Final answer:
Medicaid offers health-care coverage to the poor, disabled, and children under CHIP, with costs shared between the federal government and states. The Patient Protection and Affordable Care Act aimed to expand Medicaid, though state participation varies. This is part of ongoing efforts to insure more Americans and address the challenges of the healthcare system.
Step-by-step explanation:
Medicaid is a program that provides health-care coverage for various vulnerable groups across the United States. With its inception in 1965, it has been a vital source of medical care for approximately fifty million poor and disabled Americans. A significant proportion of these beneficiaries are over 65. The federal government pays about half the expense of medical services such as hospital stays, physician fees, and diagnostic services, while states contribute the remaining costs.

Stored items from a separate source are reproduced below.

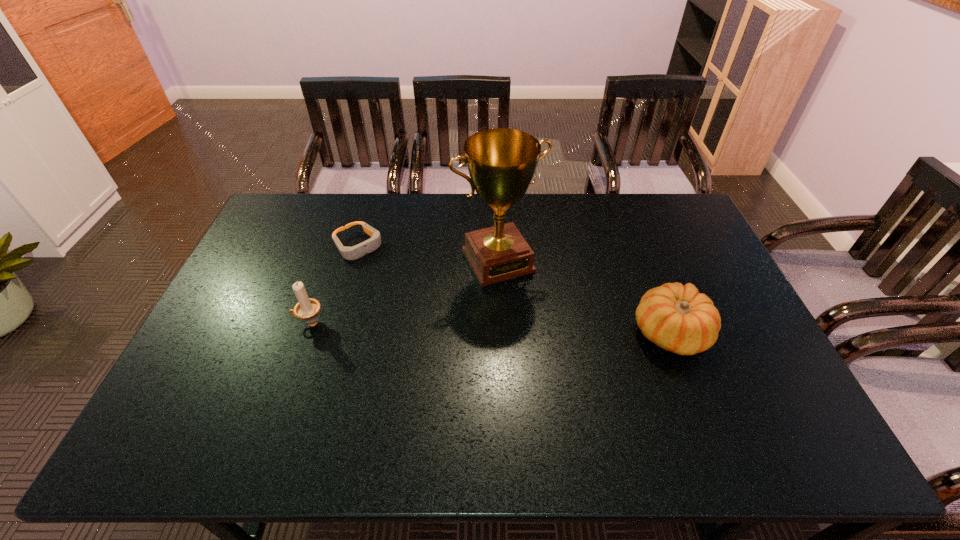
Image resolution: width=960 pixels, height=540 pixels. In order to click on the third shortest object in this screenshot , I will do `click(307, 309)`.

Identify the location of the third tallest object. The image size is (960, 540). (677, 318).

In order to click on gourd in this screenshot , I will do `click(677, 318)`.

Where is `the shortest object`? This screenshot has height=540, width=960. the shortest object is located at coordinates (349, 253).

Locate an element on the screen. award is located at coordinates (501, 162).

Find the location of a particular element. the third object from left to right is located at coordinates (501, 162).

The height and width of the screenshot is (540, 960). I want to click on vacant space located on the handle side of the candle_holder, so click(238, 323).

Locate an element on the screen. The image size is (960, 540). vacant space situated 0.090m on the handle side of the candle_holder is located at coordinates (263, 323).

Find the location of `free location located 0.150m on the handle side of the candle_holder`. free location located 0.150m on the handle side of the candle_holder is located at coordinates (242, 323).

Identify the location of free space located on the left of the rightmost object. This screenshot has width=960, height=540. (515, 333).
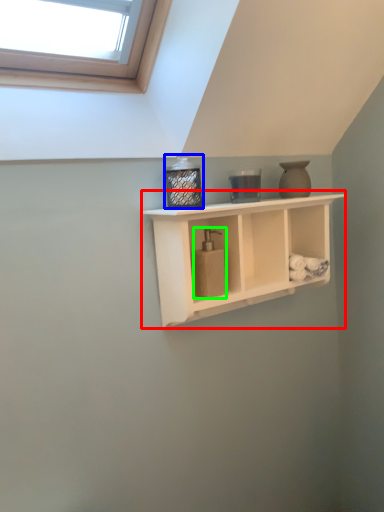
Question: Considering the real-world distances, which object is farthest from shelf (highlighted by a red box)? bottle (highlighted by a blue box) or soap dispenser (highlighted by a green box)?

Choices:
 (A) bottle
 (B) soap dispenser

Answer: (A)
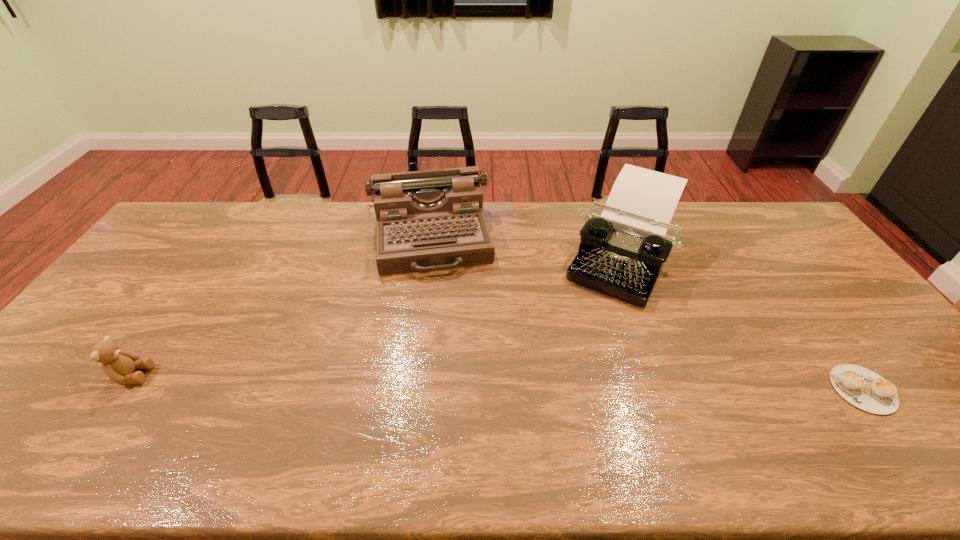
Locate which object is the third closest to the leftmost object. Please provide its 2D coordinates. Your answer should be formatted as a tuple, i.e. [(x, y)], where the tuple contains the x and y coordinates of a point satisfying the conditions above.

[(863, 388)]

Identify which object is located as the second nearest to the leftmost object. Please provide its 2D coordinates. Your answer should be formatted as a tuple, i.e. [(x, y)], where the tuple contains the x and y coordinates of a point satisfying the conditions above.

[(622, 251)]

At what (x,y) coordinates should I click in order to perform the action: click on vacant region that satisfies the following two spatial constraints: 1. on the front side of the rightmost object; 2. on the right side of the left typewriter. Please return your answer as a coordinate pair (x, y). The width and height of the screenshot is (960, 540). Looking at the image, I should click on (410, 389).

Find the location of a particular element. vacant space that satisfies the following two spatial constraints: 1. on the front side of the second object from right to left; 2. on the left side of the cappuccino is located at coordinates (670, 389).

Locate an element on the screen. vacant space that satisfies the following two spatial constraints: 1. on the front side of the second object from right to left; 2. on the left side of the rightmost object is located at coordinates (670, 389).

You are a GUI agent. You are given a task and a screenshot of the screen. Output one action in this format:
    pyautogui.click(x=<x>, y=<y>)
    Task: Click on the free region that satisfies the following two spatial constraints: 1. on the front side of the right typewriter; 2. on the left side of the cappuccino
    This screenshot has width=960, height=540.
    Given the screenshot: What is the action you would take?
    pyautogui.click(x=670, y=389)

Image resolution: width=960 pixels, height=540 pixels. Identify the location of vacant region that satisfies the following two spatial constraints: 1. on the front side of the second object from left to right; 2. on the left side of the shortest object. (410, 389).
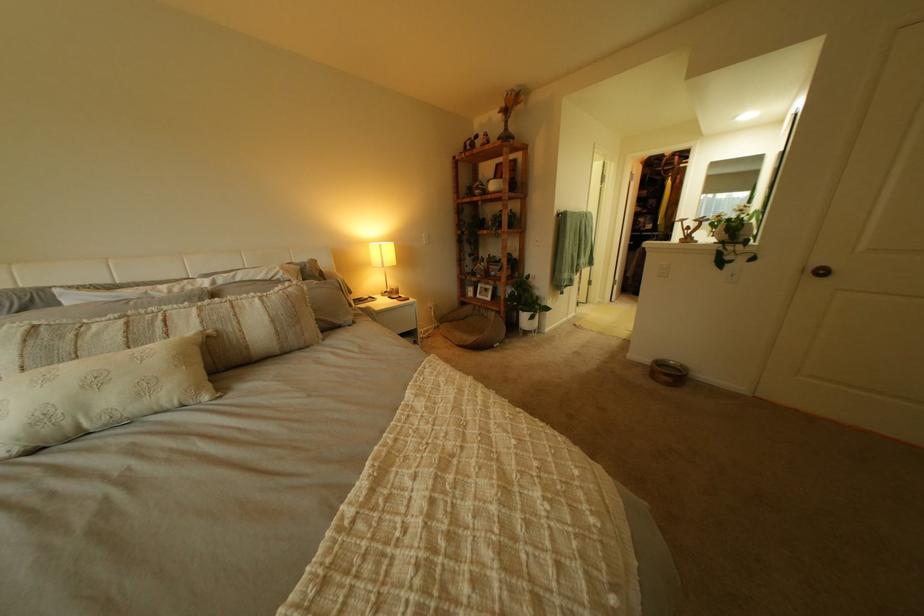
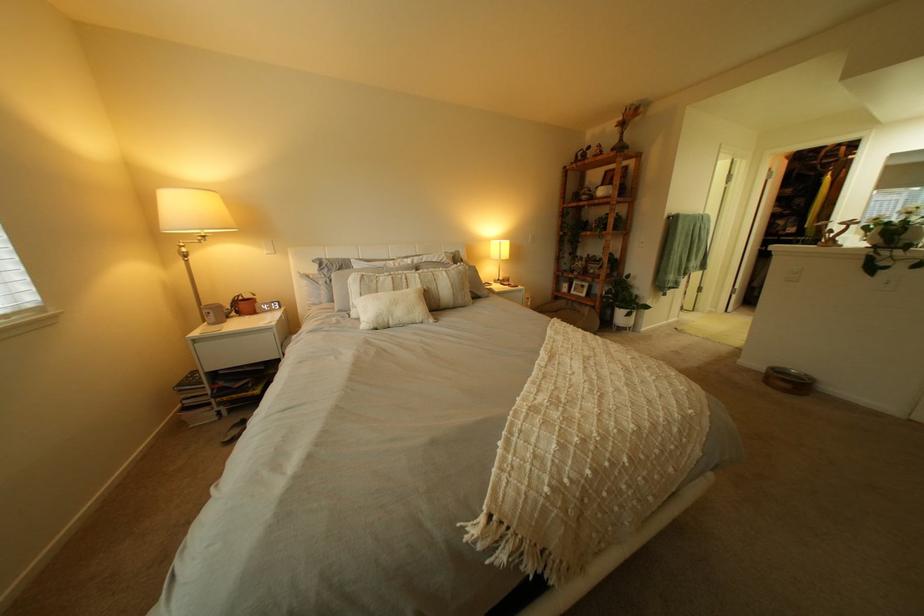
The point at (80,424) is marked in the first image. Where is the corresponding point in the second image?

(400, 320)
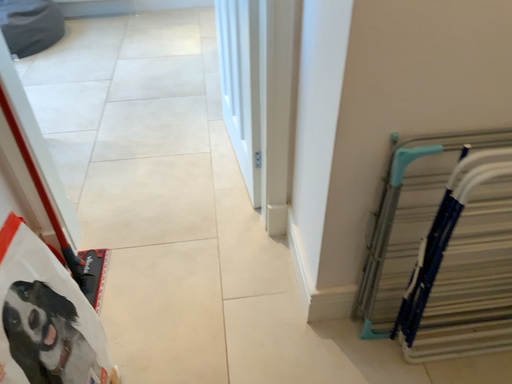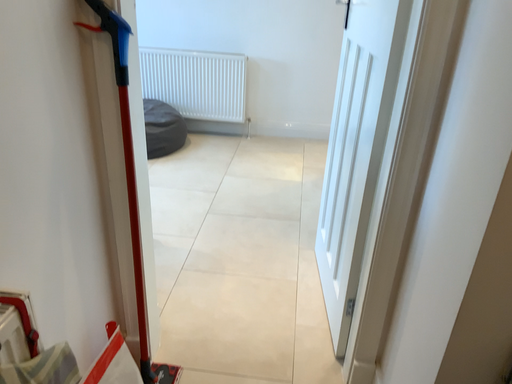
Question: How did the camera likely rotate when shooting the video?

Choices:
 (A) rotated downward
 (B) rotated upward

Answer: (B)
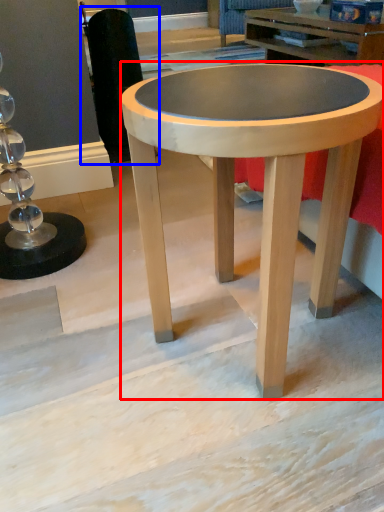
Question: Which point is closer to the camera, coffee table (highlighted by a red box) or swivel chair (highlighted by a blue box)?

Choices:
 (A) coffee table
 (B) swivel chair

Answer: (A)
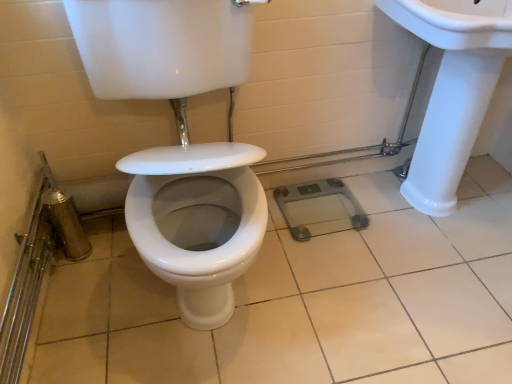
I want to click on white glossy tile at center, so click(306, 301).

Measure the distance between white glossy tile at center and camera.

3.80 feet.

Image resolution: width=512 pixels, height=384 pixels. What do you see at coordinates (306, 301) in the screenshot?
I see `white glossy tile at center` at bounding box center [306, 301].

What do you see at coordinates (452, 89) in the screenshot?
I see `white glossy sink at upper right` at bounding box center [452, 89].

Measure the distance between point (426, 176) and camera.

Point (426, 176) and camera are 5.31 feet apart.

Identify the location of white glossy sink at upper right. (452, 89).

Identify the location of white glossy tile at center. The image size is (512, 384). (306, 301).

Is white glossy tile at center to the left or to the right of white glossy sink at upper right in the image?

Clearly, white glossy tile at center is on the left of white glossy sink at upper right in the image.

In the scene shown: Which object is closer to the camera, white glossy tile at center or white glossy sink at upper right?

Positioned in front is white glossy tile at center.

Does point (318, 316) come in front of point (493, 9)?

That is False.

From the image's perspective, is white glossy tile at center beneath white glossy sink at upper right?

Correct, white glossy tile at center appears lower than white glossy sink at upper right in the image.

Consider the image. From a real-world perspective, is white glossy tile at center over white glossy sink at upper right?

Incorrect, from a real-world perspective, white glossy tile at center is lower than white glossy sink at upper right.

Which of these two, white glossy tile at center or white glossy sink at upper right, is wider?

With larger width is white glossy tile at center.

Who is shorter, white glossy tile at center or white glossy sink at upper right?

white glossy tile at center.

In the scene shown: Between white glossy tile at center and white glossy sink at upper right, which one has smaller size?

With smaller size is white glossy tile at center.

Is white glossy tile at center not within white glossy sink at upper right?

Yes, white glossy tile at center is not within white glossy sink at upper right.

Based on the photo, is white glossy tile at center directly adjacent to white glossy sink at upper right?

No, white glossy tile at center is not next to white glossy sink at upper right.

Does white glossy tile at center turn towards white glossy sink at upper right?

No, white glossy tile at center is not aimed at white glossy sink at upper right.

This screenshot has height=384, width=512. What are the coordinates of `sink to the right of white glossy tile at center` in the screenshot? It's located at (452, 89).

From the picture: Is white glossy sink at upper right to the left or to the right of white glossy tile at center in the image?

Clearly, white glossy sink at upper right is on the right of white glossy tile at center in the image.

Based on the photo, which object is closer to the camera taking this photo, white glossy sink at upper right or white glossy tile at center?

white glossy tile at center is more forward.

Which point is more forward, (487, 89) or (160, 382)?

Point (160, 382)

From the image's perspective, is white glossy sink at upper right positioned above or below white glossy tile at center?

Clearly, from the image's perspective, white glossy sink at upper right is above white glossy tile at center.

From a real-world perspective, is white glossy sink at upper right physically located above or below white glossy tile at center?

white glossy sink at upper right is situated higher than white glossy tile at center in the real world.

Considering the sizes of white glossy sink at upper right and white glossy tile at center in the image, is white glossy sink at upper right wider or thinner than white glossy tile at center?

In the image, white glossy sink at upper right appears to be more narrow than white glossy tile at center.

Can you confirm if white glossy sink at upper right is shorter than white glossy tile at center?

No, white glossy sink at upper right is not shorter than white glossy tile at center.

Which of these two, white glossy sink at upper right or white glossy tile at center, is smaller?

white glossy tile at center is smaller.

Is white glossy sink at upper right completely or partially outside of white glossy tile at center?

white glossy sink at upper right is positioned outside white glossy tile at center.

Is white glossy sink at upper right with white glossy tile at center?

No, white glossy sink at upper right is not beside white glossy tile at center.

Looking at this image, is white glossy sink at upper right positioned with its back to white glossy tile at center?

white glossy sink at upper right is not turned away from white glossy tile at center.

What's the angular difference between white glossy sink at upper right and white glossy tile at center's facing directions?

89.9 degrees separate the facing orientations of white glossy sink at upper right and white glossy tile at center.

This screenshot has height=384, width=512. I want to click on sink above the white glossy tile at center (from a real-world perspective), so click(452, 89).

Where is `sink above the white glossy tile at center (from a real-world perspective)`? This screenshot has height=384, width=512. sink above the white glossy tile at center (from a real-world perspective) is located at coordinates coord(452,89).

Locate an element on the screen. This screenshot has width=512, height=384. ceramic tile in front of the white glossy sink at upper right is located at coordinates coord(306,301).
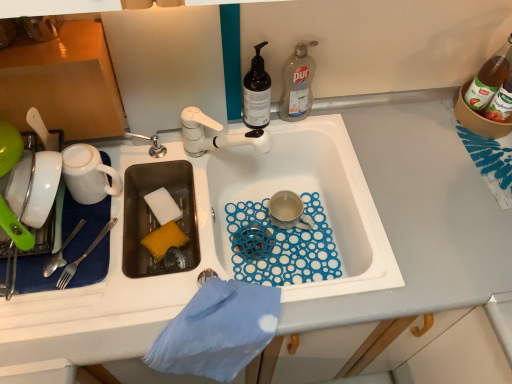
Question: Is shiny silver fork at left with matte ceramic mug at center, the first coffee cup viewed from the right?

Choices:
 (A) yes
 (B) no

Answer: (B)

Question: Is matte ceramic mug at center, which ranks as the 2th coffee cup in front-to-back order, a part of shiny silver fork at left?

Choices:
 (A) no
 (B) yes

Answer: (A)

Question: Is shiny silver fork at left bigger than matte ceramic mug at center, positioned as the 2th coffee cup in left-to-right order?

Choices:
 (A) yes
 (B) no

Answer: (B)

Question: Does shiny silver fork at left have a greater height compared to matte ceramic mug at center, which ranks as the 2th coffee cup in front-to-back order?

Choices:
 (A) no
 (B) yes

Answer: (A)

Question: From a real-world perspective, is shiny silver fork at left beneath matte ceramic mug at center, positioned as the 2th coffee cup in left-to-right order?

Choices:
 (A) yes
 (B) no

Answer: (B)

Question: From the image's perspective, is shiny silver fork at left over matte ceramic mug at center, positioned as the 2th coffee cup in left-to-right order?

Choices:
 (A) no
 (B) yes

Answer: (A)

Question: Considering the relative positions of white matte mug at upper left, the first coffee cup viewed from the left, and white sponge at sink left, which appears as the first food when viewed from the top, in the image provided, is white matte mug at upper left, the first coffee cup viewed from the left, behind white sponge at sink left, which appears as the first food when viewed from the top,?

Choices:
 (A) no
 (B) yes

Answer: (A)

Question: From a real-world perspective, does white matte mug at upper left, marked as the 2th coffee cup in a back-to-front arrangement, sit lower than white sponge at sink left, arranged as the 2th food when ordered from the bottom?

Choices:
 (A) yes
 (B) no

Answer: (B)

Question: Is white matte mug at upper left, the 1th coffee cup from the front, at the right side of white sponge at sink left, which appears as the first food when viewed from the top?

Choices:
 (A) yes
 (B) no

Answer: (B)

Question: Is white matte mug at upper left, the first coffee cup viewed from the left, outside white sponge at sink left, arranged as the 2th food when ordered from the bottom?

Choices:
 (A) yes
 (B) no

Answer: (A)

Question: Is white matte mug at upper left, the first coffee cup viewed from the left, turned away from white sponge at sink left, arranged as the 2th food when ordered from the bottom?

Choices:
 (A) yes
 (B) no

Answer: (B)

Question: Is white matte mug at upper left, the first coffee cup viewed from the left, positioned in front of white sponge at sink left, arranged as the 2th food when ordered from the bottom?

Choices:
 (A) yes
 (B) no

Answer: (A)

Question: Can you confirm if translucent dark brown bottle at upper center, the first bottle when ordered from left to right, is shorter than matte ceramic mug at center, which ranks as the 2th coffee cup in front-to-back order?

Choices:
 (A) yes
 (B) no

Answer: (B)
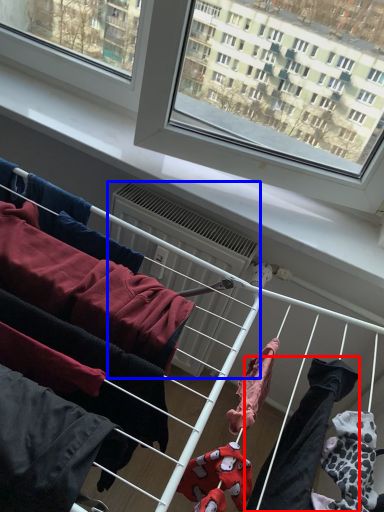
Question: Which of the following is the farthest to the observer, clothing (highlighted by a red box) or air conditioner (highlighted by a blue box)?

Choices:
 (A) clothing
 (B) air conditioner

Answer: (B)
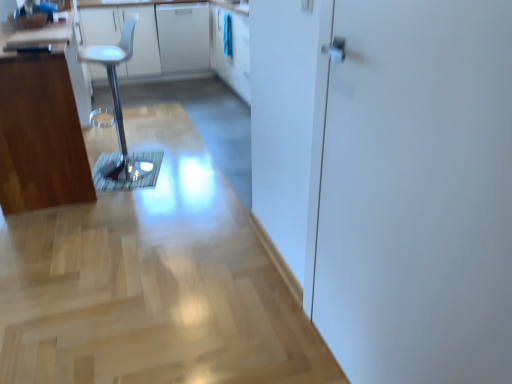
Find the location of a particular element. This screenshot has height=384, width=512. vacant space to the right of wooden cabinet at left, which is the first cabinetry from front to back is located at coordinates 188,164.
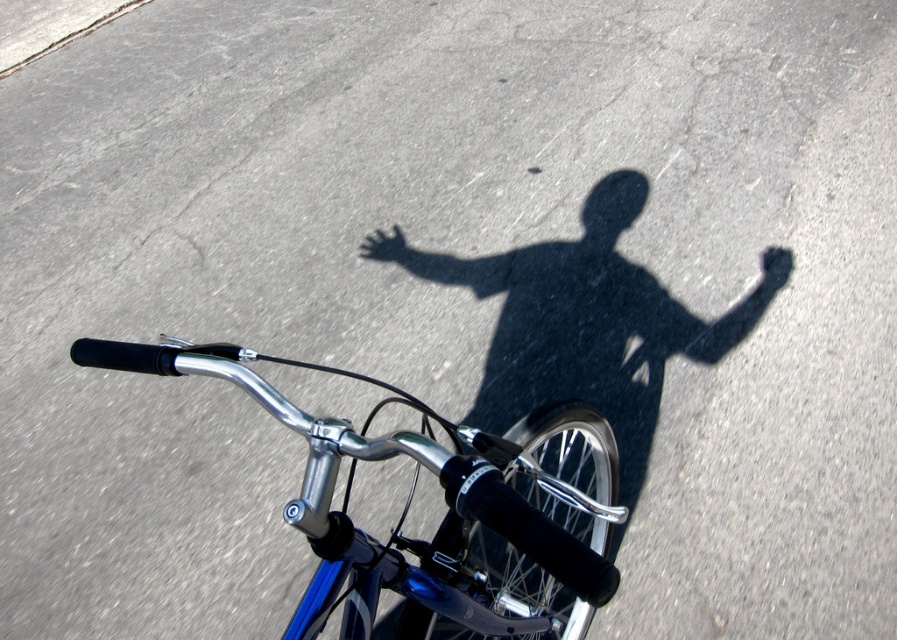
You are standing in the scene and see the shiny blue bicycle handlebars at center and the matte black hand at center. Which object is positioned more to the left?

The matte black hand at center is positioned more to the left because the shiny blue bicycle handlebars at center are to the right of it.

You are a delivery person needing to place a package on the shiny blue bicycle handlebars at center and the matte black hand at center. Which object is closer to you so you can place the package first?

The shiny blue bicycle handlebars at center is in front of the matte black hand at center, so you can place the package on the shiny blue bicycle handlebars at center first.

You are a photographer trying to capture the shiny blue bicycle handlebars at center and the matte black hand at center in a single shot. Based on their sizes in the image, which object would appear larger in your photo?

The shiny blue bicycle handlebars at center would appear larger in the photo because they are bigger than the matte black hand at center.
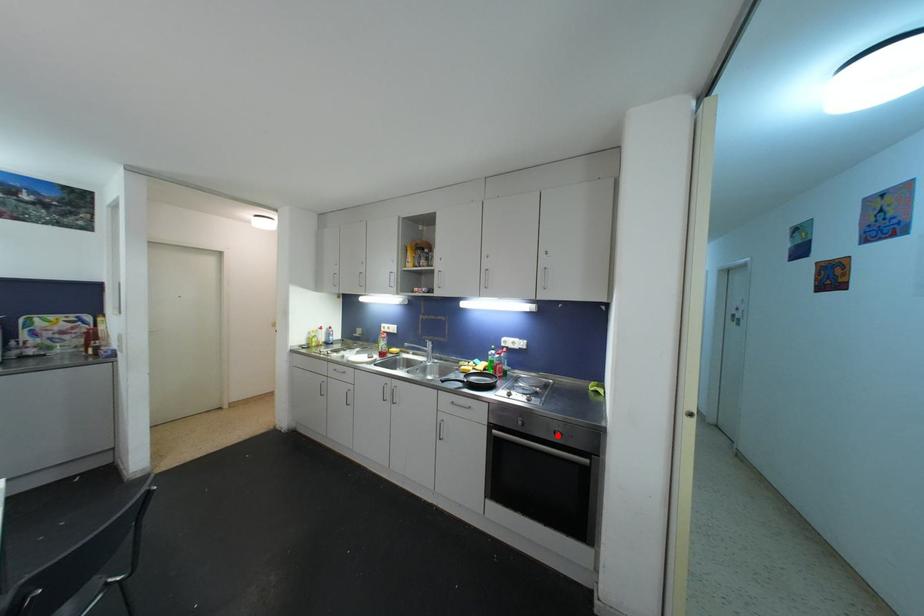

The federal government mandates coverage for certain groups, notably the blind, the disabled, and children under the Children's Health Insurance Program (CHIP) for those under 18 from families below the poverty level. Additionally, Medicaid covers about two-thirds of the costs of nursing home care. States have discretion in setting their eligibility criteria for Medicaid, which can lead to variations in who is covered across different states.
Medicaid expansion, a provision of the Patient Protection and Affordable Care Act (ACA or Obamacare), encouraged states to broaden their Medicaid eligibility, making medical insurance more accessible to a larger segment of low and moderate income citizens. Despite this, some states, particularly in the Midwest and South, have chosen not to expand their programs. Health coverage for Americans has been a major point of federalism debate in the nation, with continued discussions and efforts aimed at insuring more citizens and reducing the number of uninsured.